Ces deux nominations montrent au monde entier la main de Faure Gnassingbé derrière, toutes les décisions du mauvais fonctionnement de la justice togolaise.
Rien n’est fait pour sortir le pays de sous développement, au contraire, les actes et les actions qui sont posés éloignent les investisseurs.
 
L’application de la loi, même dans le domaine du code civile est erroné, les influences multiples venant du clan empêchent les fonctionnaires, les magistrats de prouver leurs compétences.
Chers compatriotes,
L’ennemi principal aux yeux du clan Gnassingbé, se trouve au cœur de la communauté nationale, les « Ewe, Mina, Tem et les Démocrates ».
 
Ils pensent que notre action fragile la structure de la dictature, c’est tant mieux, envenime les esprits, fragile les âmes, fabrique des pharisiens dans les forces de l’ordre, crée de faux prophètes et fait prendre conscience à la population de toutes leurs actions diaboliques.
 
Il faut nous éradiquer par tous les moyens, afin qu’ils trouvent la paix en continuant les crimes dans l’impunité totale.
Mes chers compatriotes, la seule et unique préoccupation de Faure Gnassingbé, c’est la confiscation à vie du pouvoir politique.
 
Pour y parvenir, il va utiliser des facteurs politiques, et idéologiques, la torture en vaste entreprise de démolition de l’homme togolais avec un grand « H » , des citoyens togolais et africains.
Une machine de guerre, minutieuse et perverse, tournée par l’homme Faure Gnassingbé et ses servants fondés de pouvoirs, contre l’essence de l’homme, contre le citoyen togolais.
Pour ce combat contre la torture, et celui contre la dictature ce doit être un combat sans concession, un combat absolu avec une condamnation catégorique.
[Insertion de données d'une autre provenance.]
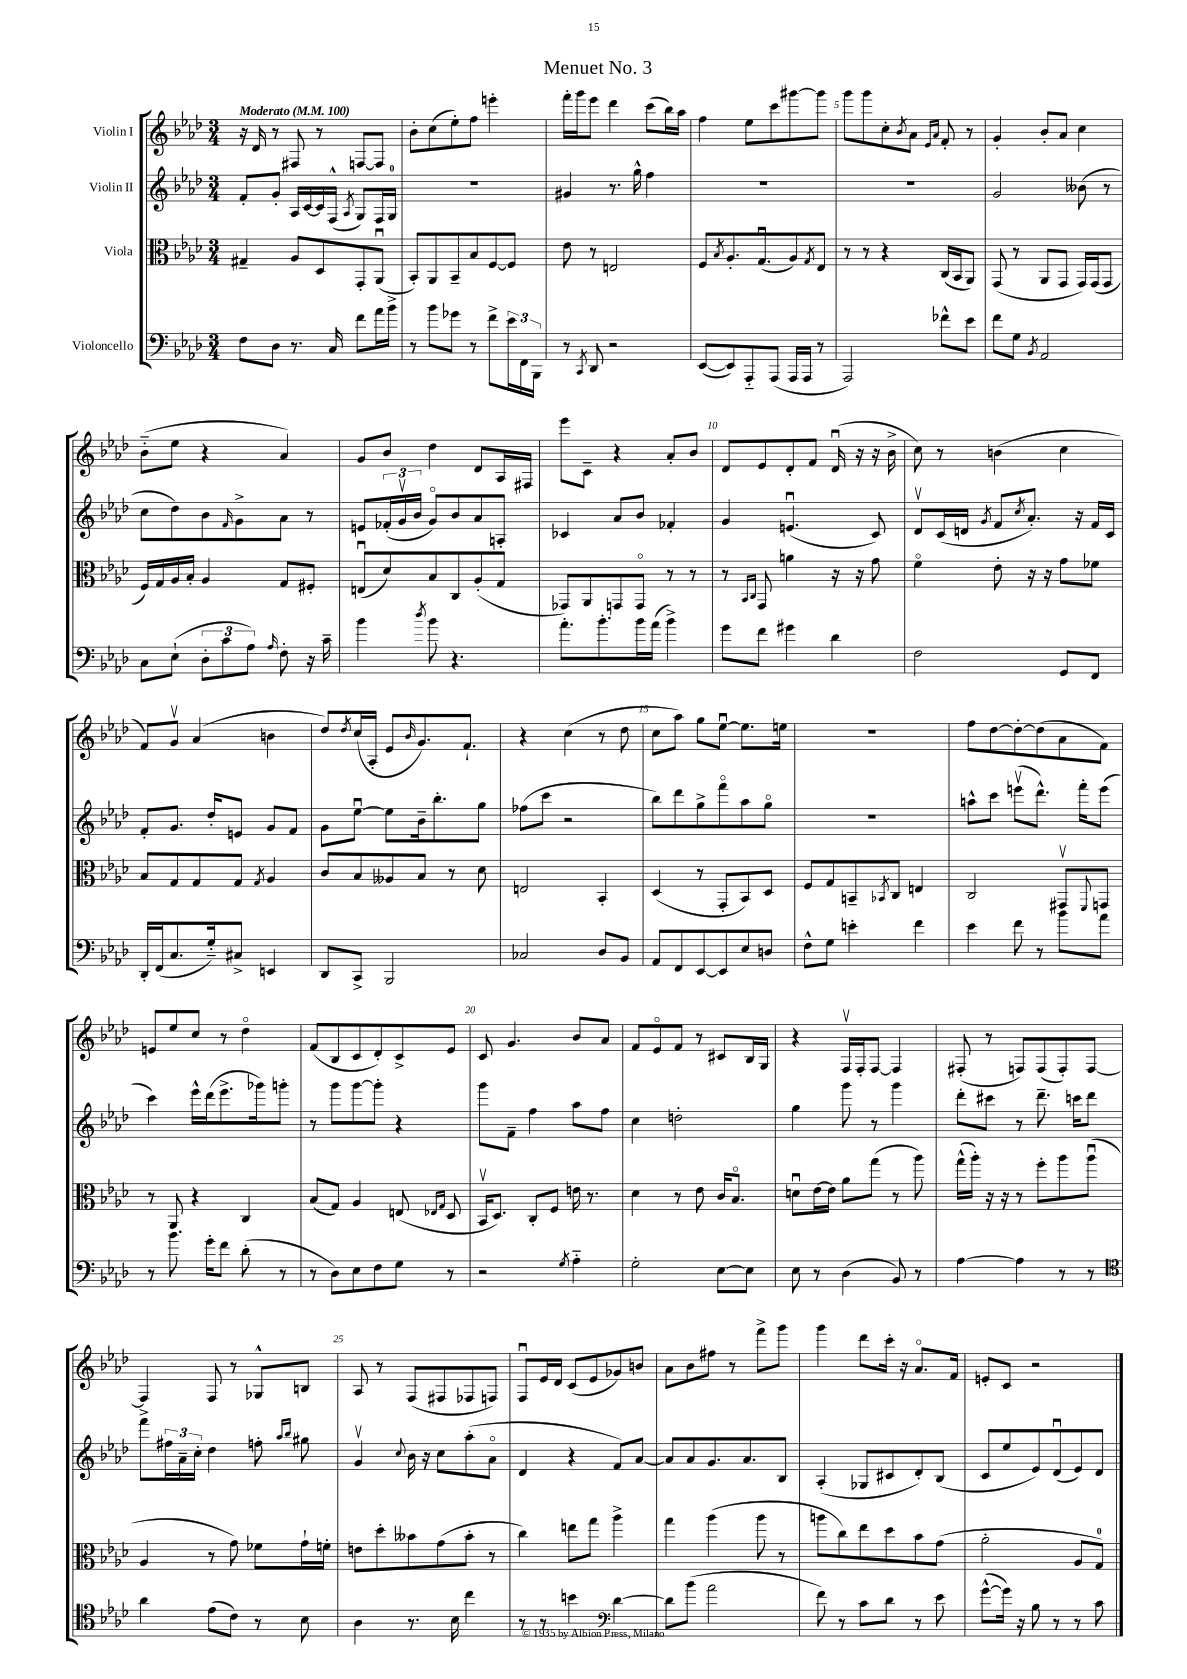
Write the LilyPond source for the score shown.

\header { title = "Menuet No. 3" }
<<
\new StaffGroup <<
\new Staff = "s0" \with { instrumentName = "Violin I" } {
    \clef treble \key aes \major \numericTimeSignature \time 3/4 \tempo "Moderato" 4 = 100
    r16 des'16 r8 fis8 r8 f8~ f8 |
    bes'8-. c''8( ees''8-.) f''8 e'''4-. |
    f'''16-. g'''16 ees'''8 des'''4 c'''8( bes''16) aes''16 |
    f''4 ees''8 c'''8 gis'''8~ gis'''8 |
    g'''8 g'''8 c''8-. \acciaccatura { bes'8 } aes'8 \grace { ees'16 aes'16 } f'8-. r8 |
    g'4-. bes'8-. aes'8 c''4 |
    bes'8-_( ees''8 r4 aes'4) |
    g'8 bes'8 des''4 des'8 aes16 fis16 |
    ees'''8 c'8-- r4 aes'8-. bes'8 |
    des'8 ees'8 des'8-. f'8 des'16\downbow( r16 r16 bes'16-> |
    c''8) r8 b'4( c''4 |
    f'8) g'8\upbow aes'4( b'4 |
    des''8) \acciaccatura { des''8 } c''16( aes16-. ees'8 \grace { bes'16 } g'8.) f'8.-! |
    r4 c''4( r8 des''8 |
    c''8 aes''8) g''8 ees''8~\downbow ees''8. e''16 |
    R2. |
    f''8 des''8~ des''8~-. des''8( aes'8 f'8) |
    e'8 ees''8 c''8 r8 des''4\flageolet |
    f'8( bes8 c'8 des'8-.) c'8-> ees'8 |
    c'8 g'4. bes'8 aes'8 |
    f'8 ees'8\flageolet f'8 r8 cis'8 bes16 g16 |
    r4 f16\upbow f16-. f8~ f4 |
    fis8-.( r8 f8) f8( f8-.) f8~ |
    f4 f8 r8 ges8-^ b8 |
    aes8 r8 f8( fis8 fes8 f8) |
    f8\downbow ees'16 des'16 c'8( ees'8 ges'8) b'8 |
    aes'8 bes'8 fis''8 r8 f'''8-> g'''8 |
    g'''4 des'''8 c'''16-. r16 aes'8.\flageolet f'16 |
    e'8-. c'8 r2 \bar "|." |
}
\new Staff = "s1" \with { instrumentName = "Violin II" } {
    \clef treble \key aes \major \numericTimeSignature \time 3/4
    f'8-. g'8-. aes16 c'16~ c'16 f16-^( \acciaccatura { aes8 } g8) f16 g16-0 |
    R2. |
    gis'4 r8. g''16-^ f''4 |
    R2. |
    R2. |
    g'2 beses'8( r8 |
    c''8 des''8) bes'8 \grace { f'16 } g'8-> aes'8 r8 |
    e'8 \tuplet 3/2 { fes'16-.( g'16\upbow bes'16 } g'8\flageolet) bes'8 aes'8 a8-. |
    ces'4 aes'8 bes'8 fes'4-. |
    g'4 e'4.\downbow( c'8) |
    des'8\upbow c'16( d'16 \acciaccatura { g'8 } f'8 \acciaccatura { c''8 } aes'8.-.) r16 f'16 c'16 |
    f'8-. g'8. des''16-. e'8 g'8 f'8 |
    g'8 ees''8~\downbow ees''8 bes'16-- bes''8.-. g''8 |
    fes''8( c'''8 r2 |
    bes''8) des'''8 g''8-> f'''8\flageolet aes''8 g''8\flageolet |
    R2. |
    a''8-^ c'''8 e'''8\upbow( des'''8.-^) f'''16-. e'''8( |
    c'''4) ees'''16-^ des'''16( ees'''8.-> ges'''16) g'''8-. |
    r8 g'''8 g'''8~ g'''8-. r4 |
    g'''8 f'8-- f''4 aes''8 f''8 |
    c''4 d''2-. |
    g''4 g'''8 r8 g'''4 |
    des'''8-. cis'''8 r8 des'''8.-- c'''16 des'''8 |
    f'''8-> \tuplet 3/2 { fis''16 aes'16-- c''16-. } des''4 f''8-. \grace { aes''16 bes''16 } gis''8 |
    g'4\upbow \appoggiatura { c''8 } bes'16 r16 c''8 aes''8-.( aes'8\flageolet |
    des'4 r4 f'8) aes'8~ |
    aes'8 aes'8 g'8. aes'8. bes8 |
    aes4-.( ges8 cis'8 des'8-.) bes8( |
    c'8 ees''8 ees'8) des'8\downbow( ees'8) des'8 \bar "|." |
}
\new Staff = "s2" \with { instrumentName = "Viola" } {
    \clef alto \key aes \major \numericTimeSignature \time 3/4
    gis4-- aes8 des8 g,8-. aes,8\downbow( |
    bes,8-.) aes,8 bes,8-- bes8 f8~ f8 |
    ees'8 r8 e2 |
    f8 \acciaccatura { bes8 } aes8.-. g8.\downbow( aes8) \acciaccatura { g8 } ees8 |
    r8 r8 r4 c16( bes,16 aes,8) |
    g,8( r8 aes,8 g,8 g,16) g,16( g,8 |
    f16) g16 aes16 bes16-. aes4 g8 fis8-. |
    e8\downbow( des'8) bes8 c8 aes8-.( g8 |
    ges,8) aes,8 g,8 g,8\flageolet r8 r8 |
    r8 \grace { bes,16 c16 } g,8 a'4 r16 r16 g'8 |
    f'4\flageolet ees'8-. r16 r16 g'8 fes'8 |
    bes8 g8 g8 g8 \acciaccatura { g8 } aes4 |
    c'8 bes8 aeses8 bes8 r8 des'8 |
    e2 bes,4-. |
    des4( r8 g,8-. bes,8) des8 |
    f8 g8 b,8-- \acciaccatura { bes,8 } c8 e4 |
    c2 gis,8\upbow \appoggiatura { f,8 } g,8 |
    r8 aes,8 r4 c4 |
    bes8( g8) aes4 e8( \grace { ees16 g16 } des8 |
    bes,16\upbow des8.) c8-. f8 e'16 r8. |
    des'4 r8 ees'8 c'16 bes8.\flageolet |
    d'8\downbow ees'16~ ees'16 aes'8 g''8( r8 aes''8) |
    g''16-^( aes''16-.) r16 r16 r8 f''8-. aes''8 aes''8\downbow( |
    aes4 r8 g'8) fes'8 g'16-! f'16-. |
    e'8 des''8-. beses'8 g'8( beses'8-. r8 |
    c''4) e''8 g''8 aes''4-> |
    g''4 aes''4( aes''8 r8 |
    a''8 c''8) ees''8 des''8 bes'8 g'8( |
    aes'2-. aes8 g8-0) \bar "|." |
}
\new Staff = "s3" \with { instrumentName = "Violoncello" } {
    \clef bass \key aes \major \numericTimeSignature \time 3/4
    f8 des8 r8. c16 f'8 aes'16 bes'16-> |
    r8 bes'8 ges'8 r8 f'8-> \tuplet 3/2 { ees'16 f,16 bes,,16 } |
    r8 \acciaccatura { c,8 } des,8 r2 |
    ees,8~( ees,8) aes,,8-_ aes,,8( aes,,16 aes,,16 r8 |
    aes,,2) fes'8-^ ees'8 |
    f'8 g8 \acciaccatura { bes,8 } aes,2 |
    c8 ees8-!( \tuplet 3/2 { des8-. c'8 aes8) } \grace { aes16 } f8-. r16 c'16-- |
    bes'4 \acciaccatura { des''8 } bes'8 r4. |
    aes'8.-. bes'8.-. bes'16 aes'16( bes'4->) |
    g'8 f'8 gis'4 des'4 |
    f2 g,8 f,8 |
    des,16-. f,16( c8. g16-_) cis8-> e,4 |
    des,8 c,8-> bes,,2 |
    ces2 des8 bes,8 |
    aes,8 f,8 ees,8~ ees,8 ees8 d8 |
    f8-^ g8 e'4-. f'4 |
    ees'4 f'8 r8 bes'8 aes'8 |
    r8 bes'8. g'16-. f'8 des'8-.( r8 |
    r8 des8) ees8 f8 g8 r8 |
    r2 \acciaccatura { g8 } aes4-_ |
    g2-. ees8~ ees8 |
    ees8 r8 des4( bes,8) r8 |
    aes4~ aes4 r8 r8 |
    \clef tenor aes'4 ees'8( c'8) r8 bes8 |
    aes4 r8. bes16 c''4 |
    r8 r8 b'4 \clef bass des'4~ |
    des'8 bes'8( aes'2 |
    f'8) r8 c'8 des'8 r8 ees'8 |
    g'8~-^( g'16) r16 bes8 r8 r8 c'8 \bar "|." |
}
>>
>>
\layout { \context { \Score \override BarNumber.break-visibility = ##(#f #t #t) barNumberVisibility = #(every-nth-bar-number-visible 5) } }
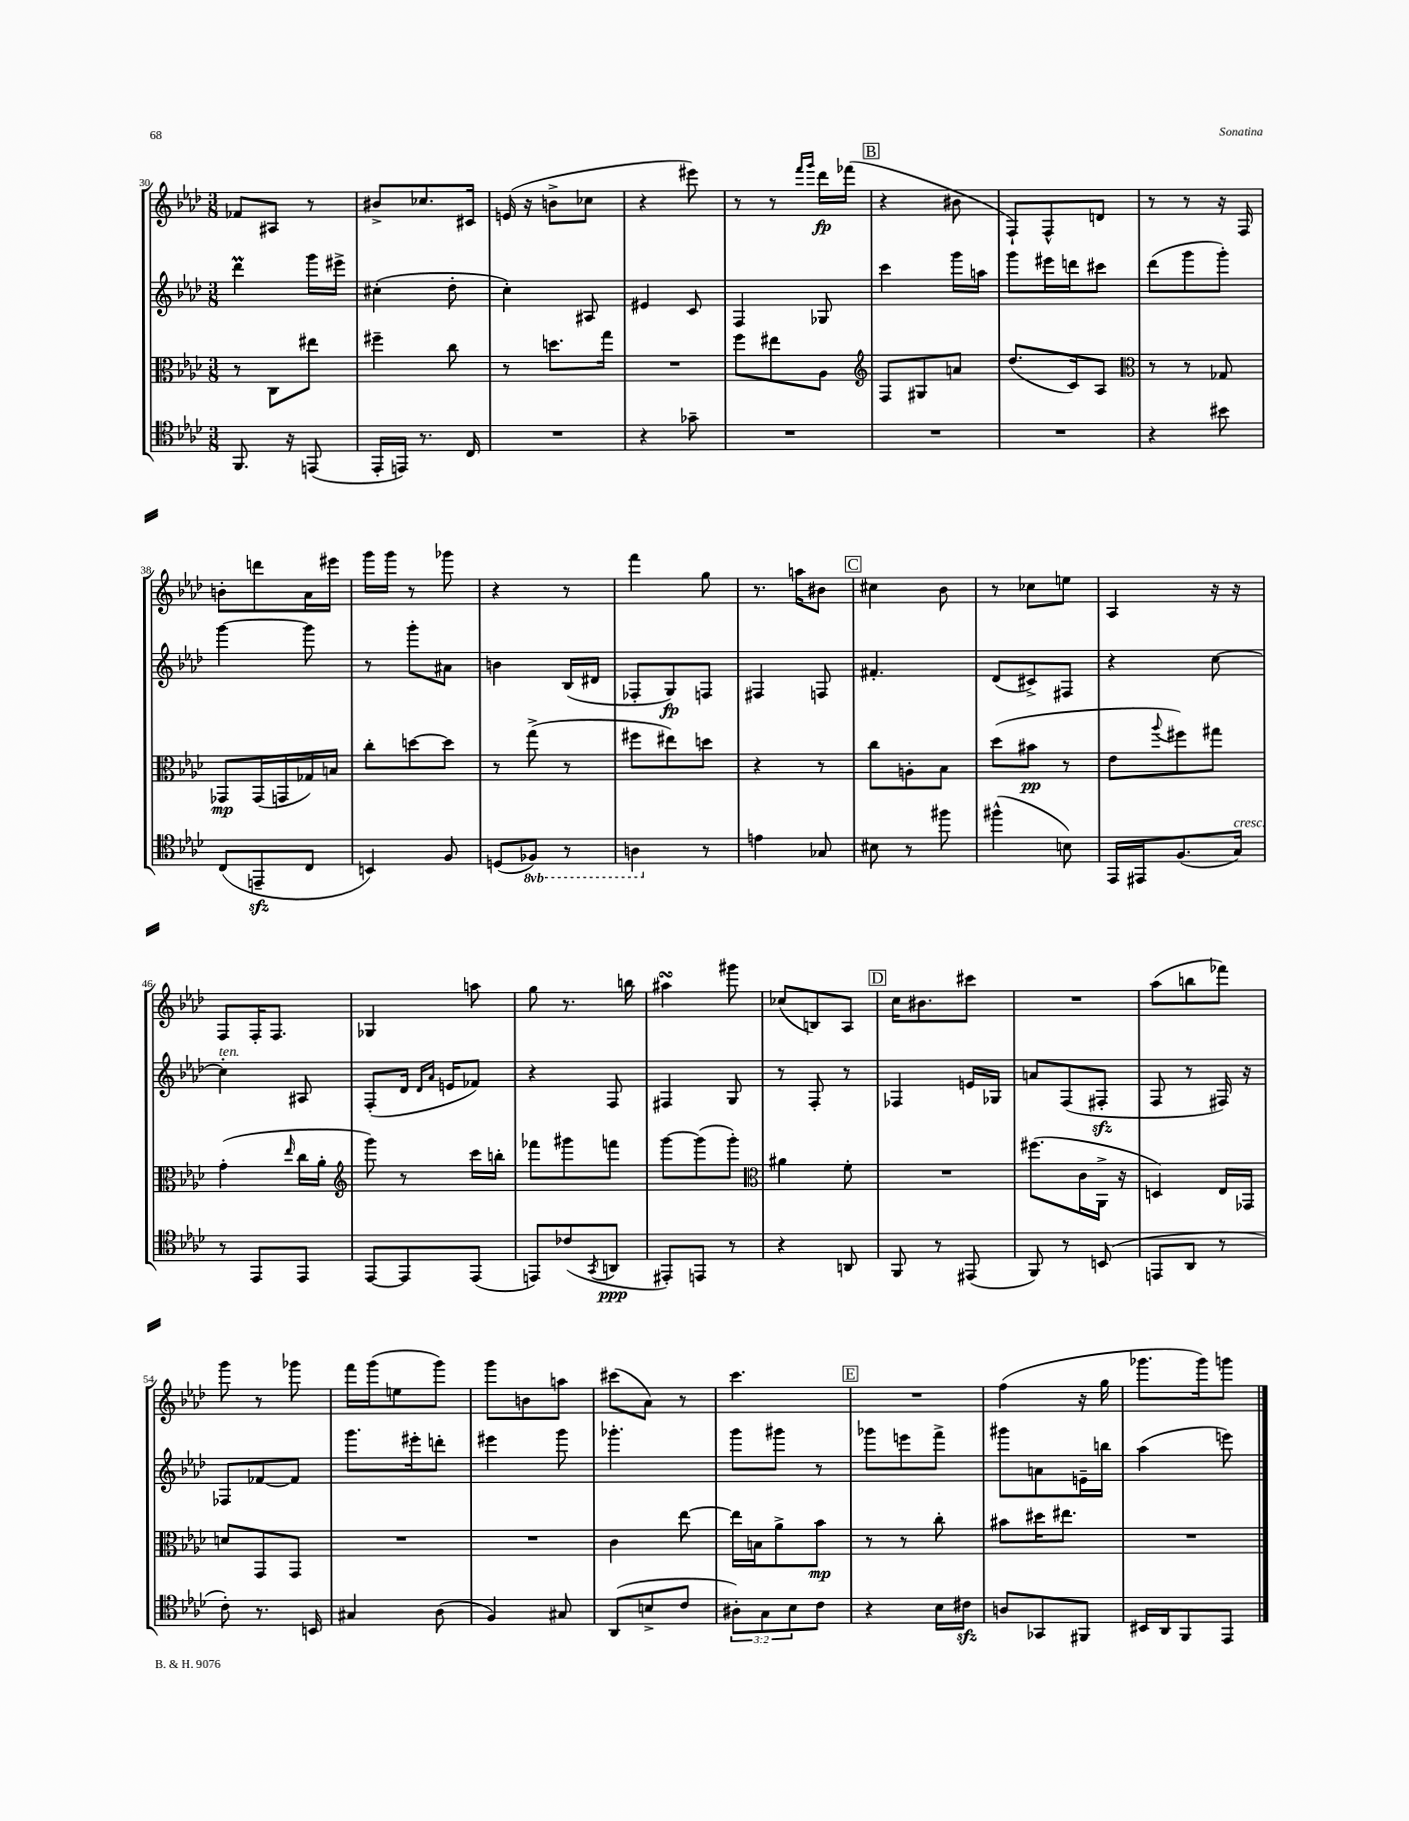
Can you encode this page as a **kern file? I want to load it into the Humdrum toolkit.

**kern	**kern	**kern	**kern
*staff4	*staff3	*staff2	*staff1
*clefC4	*clefC3	*clefG2	*clefG2
*k[b-e-a-d-]	*k[b-e-a-d-]	*k[b-e-a-d-]	*k[b-e-a-d-]
*M3/8	*M3/8	*M3/8	*M3/8
8.FF	8r	4ddd-	8f-
.	8C	.	8A#
16r	.	.	.
(8EE	8ee#	16ggg	8r
.	.	16eee#^	.
=	=	=	=
16EE-'	4ff#~	(4cc#'	8b#^
16EE)	.	.	.
8.r	.	.	8.cc-
.	8cc	8dd-'	.
16C	.	.	16c#
=	=	=	=
4.r	8r	4cc')	(16e
.	.	.	16r
.	8.dd	.	8b^
.	.	8A#	8cc-
.	16gg	.	.
=	=	=	=
4r	4.r	4e#	4r
8g-~	.	8c	8eee#)
=	=	=	=
4.r	8ff	4F	8r
.	8ee#	.	8r
.	.	.	16qqfff
.	.	.	16qqggg
.	8A-	8G-	16ddd-
.	.	.	(16fff-
=	=	=	=
*	*clefG2	*	*
4.r	8F	4ccc	4r
.	8G#	.	.
.	8a	16ggg	8b#
.	.	16aa	.
=	=	=	=
4.r	(8.dd-	8ggg	8F`)
.	.	16eee#	8F^^
.	16c)	16ddd	.
.	8A-	8ccc#	8d
=	=	=	=
*	*clefC3	*	*
4r	8r	(8ddd-	8r
.	8r	8ggg	8r
8b#	8G-	8ggg')	16r
.	.	.	16F
=	=	=	=
(8C	8GG-	[4ggg	8b'
8EE~	(16GG-	.	8ddd
.	16GG	.	.
8C	16G-)	8ggg]	16a-
.	16B	.	16eee#
=	=	=	=
4BB)	8cc'	8r	16ggg
.	.	.	16ggg
.	[8dd	8ggg'	8r
8F	8dd]	8a#	8ggg-
=	=	=	=
(8D	8r	4b	4r
8FF-)	(8gg^	.	.
8r	8r	(16B-	8r
.	.	16d#	.
=	=	=	=
4AA	8ff#	8F-'	4fff
.	8ee#)	8G)	.
8r	8dd	8F	8gg
=	=	=	=
4e	4r	4F#	8.r
.	.	.	16aa
8G-	8r	8F	8b#
=	=	=	=
8B#	8cc	4.f#'	4cc#
8r	8A'	.	.
8ff#	8B-	.	8b-
=	=	=	=
(4ff#^^	(8dd-	(8d-	8r
.	8b#	8c#^)	8cc-
8B)	8r	8F#	8ee
=	=	=	=
16EE-	8e-	4r	4A-
16EE#	.	.	.
.	8qqaa-	.	.
(8.F	8ff#)	.	.
.	8gg#	[8cc	16r
16G)	.	.	16r
=	=	=	=
8r	(4g'	4cc']	8F
8EE-	.	.	16F'
.	.	.	8.F
.	16qqee-	.	.
8EE-	16cc	8A#	.
.	16a-'	.	.
=	=	=	=
*	*clefG2	*	*
[8EE-	8ggg)	(8F'	4G-
8EE-]	8r	16d-	.
.	.	16qqd-	.
.	.	16qqa-	.
.	.	16e	.
(8EE-	16ccc	8f-)	8aa
.	16bb'	.	.
=	=	=	=
8EE)	8fff-	4r	8gg
(8c-	8ggg#	.	8.r
8qGG	.	.	.
8AA	8fff	8F	.
.	.	.	16bb
=	=	=	=
8EE#')	[8ggg	4F#	4aa#
8EE	(8ggg]	.	.
8r	8ggg')	8G	8ggg#
=	=	=	=
*	*clefC3	*	*
4r	4a#	8r	(8cc-
.	.	8F'	8B)
8AA	8f'	8r	8A-
=	=	=	=
8FF	4.r	4F-	16cc
.	.	.	8.b#
8r	.	.	.
(8EE#	.	16e	8ccc#
.	.	16G-	.
=	=	=	=
8FF)	(8.ff#	8a	4.r
8r	.	(8F	.
.	16c	.	.
(8BB	16AA-^	8F#'	.
.	16r	.	.
=	=	=	=
8EE	4D)	8F	(8aa-
8AA-	.	8r	8bb
8r	16E-	16F#)	8fff-)
.	16GG-	16r	.
=	=	=	=
8c')	8d	8F-	8ggg
8.r	8GG	[8f-	8r
.	8GG	8f-]	8ggg-
16BB	.	.	.
=	=	=	=
4G#	4.r	8.ggg	16fff
.	.	.	(16ggg
.	.	.	8ee
.	.	16eee#'	.
(8A-	.	8ddd'	8ggg)
=	=	=	=
4F)	4.r	4eee#	8ggg
.	.	.	8b
8G#	.	8ggg	8aa
=	=	=	=
(8AA-	4c	4.ggg-'	(8ccc#
8B^	.	.	8a-)
8c	[8ee-	.	8r
=	=	=	=
12A#')	16ee-]	8ggg	4.ccc
.	16B	.	.
12G	.	.	.
.	8a-^	8ggg#	.
12B-	.	.	.
8c	8b-	8r	.
=	=	=	=
4r	8r	8ggg-	4.r
.	8r	8eee	.
16B-	8cc'	8fff^	.
16c#	.	.	.
=	=	=	=
8A	8b#	8ggg#	(4ff
8GG-	16dd#	8a	.
.	8.ee#	.	.
8FF#	.	16e~	16r
.	.	16bb	16gg
=	=	=	=
16BB#	4.r	(4aa-	8.ggg-
16AA-	.	.	.
8FF	.	.	.
.	.	.	16ggg-)
8EE-	.	8eee)	8ggg
==	==	==	==
*-	*-	*-	*-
Pour conclure, permettez d’envoyer à notre sœur militante Farida Bemba Nabourema aux Etats-Unis, une félicitation pour sa planche sur EBOLA.
 
Cette peur diffuse, cette peur réelle, à faire naître en Afrique au Cameroun et au Nigéria, le renvoi des avions en provenance de Lomé, pour motif EBOLA.
EBOLA comme les autres maladies ne trouveront pas préoccupation aux yeux du clan Gnassingbé et ses servants.
C’est d’un autre domaine de contamination comme la peste qui ravageait tout sur son chemin au moyen-âge.
Ni leurs familles, ni eux-mêmes n’échapperont pas à la mort en cas de grande épidémie.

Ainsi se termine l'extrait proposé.